Below are the records. Retype exactly the lines between the lines holding "estilo Wendy Nivel de" and "Material de Oxford NIJ IIIA", inclusive.

============================================================

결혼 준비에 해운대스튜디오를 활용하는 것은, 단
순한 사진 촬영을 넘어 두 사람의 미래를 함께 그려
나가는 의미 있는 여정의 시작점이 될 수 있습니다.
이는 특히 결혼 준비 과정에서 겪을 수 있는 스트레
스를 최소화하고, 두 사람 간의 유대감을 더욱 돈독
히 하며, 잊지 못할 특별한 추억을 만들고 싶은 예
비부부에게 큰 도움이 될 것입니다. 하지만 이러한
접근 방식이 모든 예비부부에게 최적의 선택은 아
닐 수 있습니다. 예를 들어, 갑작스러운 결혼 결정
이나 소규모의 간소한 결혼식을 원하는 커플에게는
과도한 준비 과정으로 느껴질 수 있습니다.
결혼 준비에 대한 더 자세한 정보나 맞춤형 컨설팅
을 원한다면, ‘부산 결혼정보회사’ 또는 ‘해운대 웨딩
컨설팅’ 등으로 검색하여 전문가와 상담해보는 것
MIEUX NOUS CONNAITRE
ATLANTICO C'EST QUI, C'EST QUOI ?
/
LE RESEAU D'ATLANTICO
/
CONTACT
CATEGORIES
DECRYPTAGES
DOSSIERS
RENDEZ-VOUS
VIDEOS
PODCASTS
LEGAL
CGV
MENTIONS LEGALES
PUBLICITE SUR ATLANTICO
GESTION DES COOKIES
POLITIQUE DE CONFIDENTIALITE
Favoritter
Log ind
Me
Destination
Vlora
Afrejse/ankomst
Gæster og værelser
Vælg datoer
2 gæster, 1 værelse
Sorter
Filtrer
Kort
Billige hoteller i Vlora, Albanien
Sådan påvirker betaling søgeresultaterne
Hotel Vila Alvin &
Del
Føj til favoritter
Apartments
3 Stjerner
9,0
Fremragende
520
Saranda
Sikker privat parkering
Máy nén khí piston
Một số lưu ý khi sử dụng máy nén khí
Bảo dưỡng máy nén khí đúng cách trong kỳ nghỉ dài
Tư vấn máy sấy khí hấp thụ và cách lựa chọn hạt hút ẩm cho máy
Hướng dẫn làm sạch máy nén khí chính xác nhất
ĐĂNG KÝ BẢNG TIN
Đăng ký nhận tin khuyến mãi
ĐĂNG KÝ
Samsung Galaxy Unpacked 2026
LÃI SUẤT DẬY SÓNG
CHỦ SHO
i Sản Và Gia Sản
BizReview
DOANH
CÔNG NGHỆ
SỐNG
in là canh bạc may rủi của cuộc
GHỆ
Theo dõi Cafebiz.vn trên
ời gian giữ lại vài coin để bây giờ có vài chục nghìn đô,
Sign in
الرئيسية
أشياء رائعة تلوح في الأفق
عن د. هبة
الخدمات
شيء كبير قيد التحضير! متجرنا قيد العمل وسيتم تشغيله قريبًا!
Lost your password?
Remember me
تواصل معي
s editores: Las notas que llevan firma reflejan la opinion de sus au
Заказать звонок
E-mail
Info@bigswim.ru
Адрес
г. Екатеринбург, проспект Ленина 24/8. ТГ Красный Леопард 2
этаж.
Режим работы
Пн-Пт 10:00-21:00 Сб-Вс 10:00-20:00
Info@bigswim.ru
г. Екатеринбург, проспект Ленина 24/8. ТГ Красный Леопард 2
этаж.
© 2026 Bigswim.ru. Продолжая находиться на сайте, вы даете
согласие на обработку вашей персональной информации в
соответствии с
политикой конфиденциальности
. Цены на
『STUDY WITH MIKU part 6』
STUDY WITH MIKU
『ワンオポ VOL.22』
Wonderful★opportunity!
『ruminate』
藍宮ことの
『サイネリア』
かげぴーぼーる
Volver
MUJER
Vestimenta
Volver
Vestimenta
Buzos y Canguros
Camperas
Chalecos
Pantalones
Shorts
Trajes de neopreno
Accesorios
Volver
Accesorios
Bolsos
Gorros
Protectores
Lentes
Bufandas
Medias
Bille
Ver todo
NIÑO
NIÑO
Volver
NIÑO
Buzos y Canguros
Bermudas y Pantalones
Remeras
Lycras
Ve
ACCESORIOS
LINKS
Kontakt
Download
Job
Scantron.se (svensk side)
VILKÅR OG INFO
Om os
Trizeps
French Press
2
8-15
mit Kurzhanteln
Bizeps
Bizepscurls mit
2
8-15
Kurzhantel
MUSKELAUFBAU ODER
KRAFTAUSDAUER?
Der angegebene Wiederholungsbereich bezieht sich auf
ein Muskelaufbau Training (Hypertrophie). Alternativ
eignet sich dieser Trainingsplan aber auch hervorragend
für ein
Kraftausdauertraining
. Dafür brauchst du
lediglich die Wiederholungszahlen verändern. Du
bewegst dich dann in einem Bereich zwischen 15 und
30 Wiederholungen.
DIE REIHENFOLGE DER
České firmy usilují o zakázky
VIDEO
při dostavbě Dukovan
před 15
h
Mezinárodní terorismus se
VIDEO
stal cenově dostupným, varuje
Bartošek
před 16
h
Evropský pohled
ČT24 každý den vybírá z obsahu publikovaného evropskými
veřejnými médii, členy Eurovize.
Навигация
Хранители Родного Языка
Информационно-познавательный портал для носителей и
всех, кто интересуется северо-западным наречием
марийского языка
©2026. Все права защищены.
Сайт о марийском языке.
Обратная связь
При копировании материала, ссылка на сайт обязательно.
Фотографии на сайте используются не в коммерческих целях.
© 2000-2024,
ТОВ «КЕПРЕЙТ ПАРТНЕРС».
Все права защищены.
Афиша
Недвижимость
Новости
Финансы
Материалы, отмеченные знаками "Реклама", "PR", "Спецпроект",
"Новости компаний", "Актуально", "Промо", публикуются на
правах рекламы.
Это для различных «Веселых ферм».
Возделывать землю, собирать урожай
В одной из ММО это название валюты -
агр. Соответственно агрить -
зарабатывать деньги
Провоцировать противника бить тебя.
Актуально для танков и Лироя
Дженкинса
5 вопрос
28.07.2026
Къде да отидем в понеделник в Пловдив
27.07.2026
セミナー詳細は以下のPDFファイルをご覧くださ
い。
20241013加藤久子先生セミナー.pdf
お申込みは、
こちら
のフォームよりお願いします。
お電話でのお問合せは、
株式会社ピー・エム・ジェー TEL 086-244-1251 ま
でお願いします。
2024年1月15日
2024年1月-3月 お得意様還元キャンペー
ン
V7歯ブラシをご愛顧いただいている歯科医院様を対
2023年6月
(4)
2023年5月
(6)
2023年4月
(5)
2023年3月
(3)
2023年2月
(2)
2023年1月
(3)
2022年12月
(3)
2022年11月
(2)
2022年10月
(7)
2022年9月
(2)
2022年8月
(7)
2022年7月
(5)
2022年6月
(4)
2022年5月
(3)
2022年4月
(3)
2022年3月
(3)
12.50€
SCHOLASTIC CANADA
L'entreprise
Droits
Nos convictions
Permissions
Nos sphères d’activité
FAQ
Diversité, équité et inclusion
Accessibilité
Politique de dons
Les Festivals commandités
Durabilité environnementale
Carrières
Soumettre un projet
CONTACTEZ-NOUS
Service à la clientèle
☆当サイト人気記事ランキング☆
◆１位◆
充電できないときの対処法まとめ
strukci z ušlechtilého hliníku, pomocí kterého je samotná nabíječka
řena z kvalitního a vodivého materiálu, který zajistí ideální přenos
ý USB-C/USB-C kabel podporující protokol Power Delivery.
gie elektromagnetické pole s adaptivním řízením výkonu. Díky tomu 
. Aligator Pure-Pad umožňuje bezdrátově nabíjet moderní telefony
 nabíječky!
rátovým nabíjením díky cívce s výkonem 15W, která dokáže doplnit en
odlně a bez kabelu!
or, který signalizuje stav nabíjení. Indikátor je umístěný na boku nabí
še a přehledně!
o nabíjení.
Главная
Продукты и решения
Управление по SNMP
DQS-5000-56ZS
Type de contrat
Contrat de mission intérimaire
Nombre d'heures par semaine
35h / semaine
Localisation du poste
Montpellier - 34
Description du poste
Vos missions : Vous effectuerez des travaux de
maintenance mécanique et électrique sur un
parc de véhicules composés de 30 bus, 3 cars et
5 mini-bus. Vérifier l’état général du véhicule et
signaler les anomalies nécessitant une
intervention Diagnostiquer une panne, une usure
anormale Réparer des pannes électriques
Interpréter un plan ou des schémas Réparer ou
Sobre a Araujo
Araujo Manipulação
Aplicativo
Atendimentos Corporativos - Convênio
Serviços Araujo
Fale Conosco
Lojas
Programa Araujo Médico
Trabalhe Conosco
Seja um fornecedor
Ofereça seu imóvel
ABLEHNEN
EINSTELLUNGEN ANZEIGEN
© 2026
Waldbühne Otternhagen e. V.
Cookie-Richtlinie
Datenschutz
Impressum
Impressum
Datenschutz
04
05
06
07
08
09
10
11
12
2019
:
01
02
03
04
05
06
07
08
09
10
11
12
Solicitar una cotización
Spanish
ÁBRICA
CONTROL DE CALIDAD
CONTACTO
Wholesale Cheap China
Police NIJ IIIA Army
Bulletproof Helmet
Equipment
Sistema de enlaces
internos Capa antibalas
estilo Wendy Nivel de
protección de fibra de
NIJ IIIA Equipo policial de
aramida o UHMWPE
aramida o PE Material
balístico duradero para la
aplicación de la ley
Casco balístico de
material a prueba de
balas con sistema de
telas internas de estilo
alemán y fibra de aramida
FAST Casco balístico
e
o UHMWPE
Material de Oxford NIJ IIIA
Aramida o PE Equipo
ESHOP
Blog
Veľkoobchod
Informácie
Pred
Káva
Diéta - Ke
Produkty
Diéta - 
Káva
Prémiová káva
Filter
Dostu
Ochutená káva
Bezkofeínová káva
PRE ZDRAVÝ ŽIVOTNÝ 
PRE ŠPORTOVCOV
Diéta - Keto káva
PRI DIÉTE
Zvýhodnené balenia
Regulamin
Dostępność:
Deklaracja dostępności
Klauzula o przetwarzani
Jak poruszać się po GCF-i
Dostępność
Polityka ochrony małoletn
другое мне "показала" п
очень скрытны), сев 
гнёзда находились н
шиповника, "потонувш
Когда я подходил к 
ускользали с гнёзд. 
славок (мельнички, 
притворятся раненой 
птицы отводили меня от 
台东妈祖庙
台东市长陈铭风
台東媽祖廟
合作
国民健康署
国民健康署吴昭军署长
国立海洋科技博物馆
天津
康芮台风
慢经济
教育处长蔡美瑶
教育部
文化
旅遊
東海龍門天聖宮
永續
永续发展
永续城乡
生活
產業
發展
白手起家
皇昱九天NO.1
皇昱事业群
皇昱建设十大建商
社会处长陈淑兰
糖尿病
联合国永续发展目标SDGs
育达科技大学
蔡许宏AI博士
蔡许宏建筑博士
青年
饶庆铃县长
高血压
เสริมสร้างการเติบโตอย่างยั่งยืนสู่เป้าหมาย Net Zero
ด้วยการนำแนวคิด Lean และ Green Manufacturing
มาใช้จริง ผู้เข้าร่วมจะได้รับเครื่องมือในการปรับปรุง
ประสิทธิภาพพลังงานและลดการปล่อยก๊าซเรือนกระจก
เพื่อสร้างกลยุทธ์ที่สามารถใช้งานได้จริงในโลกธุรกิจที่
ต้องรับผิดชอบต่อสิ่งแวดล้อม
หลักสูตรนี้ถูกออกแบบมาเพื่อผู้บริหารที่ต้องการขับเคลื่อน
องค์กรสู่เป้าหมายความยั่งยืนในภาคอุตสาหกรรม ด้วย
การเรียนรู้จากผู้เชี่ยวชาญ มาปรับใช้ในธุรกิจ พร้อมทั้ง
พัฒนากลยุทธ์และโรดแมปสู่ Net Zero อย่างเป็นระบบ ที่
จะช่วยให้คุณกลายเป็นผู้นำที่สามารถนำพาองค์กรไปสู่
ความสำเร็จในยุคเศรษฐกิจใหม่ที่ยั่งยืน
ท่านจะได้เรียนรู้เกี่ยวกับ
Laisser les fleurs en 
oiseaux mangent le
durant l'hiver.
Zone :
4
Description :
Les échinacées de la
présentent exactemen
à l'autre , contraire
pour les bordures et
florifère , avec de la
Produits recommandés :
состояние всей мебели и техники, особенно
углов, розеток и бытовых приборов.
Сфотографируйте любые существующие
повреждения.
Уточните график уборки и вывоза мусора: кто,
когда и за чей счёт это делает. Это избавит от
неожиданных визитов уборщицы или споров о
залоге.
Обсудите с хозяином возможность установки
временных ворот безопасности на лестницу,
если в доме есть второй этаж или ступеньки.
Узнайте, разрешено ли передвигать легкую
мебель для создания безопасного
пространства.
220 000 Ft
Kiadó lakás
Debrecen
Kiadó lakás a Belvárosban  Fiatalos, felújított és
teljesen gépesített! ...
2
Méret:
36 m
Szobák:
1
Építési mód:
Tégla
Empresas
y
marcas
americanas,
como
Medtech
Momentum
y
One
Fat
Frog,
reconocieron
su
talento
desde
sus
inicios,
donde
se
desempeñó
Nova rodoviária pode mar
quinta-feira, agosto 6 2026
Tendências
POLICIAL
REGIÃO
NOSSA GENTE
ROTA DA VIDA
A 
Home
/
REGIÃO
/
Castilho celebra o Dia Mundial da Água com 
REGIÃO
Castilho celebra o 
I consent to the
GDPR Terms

============================================================

TASK OUTPUT:
estilo Wendy Nivel de
protección de fibra de
NIJ IIIA Equipo policial de
aramida o UHMWPE
aramida o PE Material
balístico duradero para la
aplicación de la ley
Casco balístico de
material a prueba de
balas con sistema de
telas internas de estilo
alemán y fibra de aramida
FAST Casco balístico
e
o UHMWPE
Material de Oxford NIJ IIIA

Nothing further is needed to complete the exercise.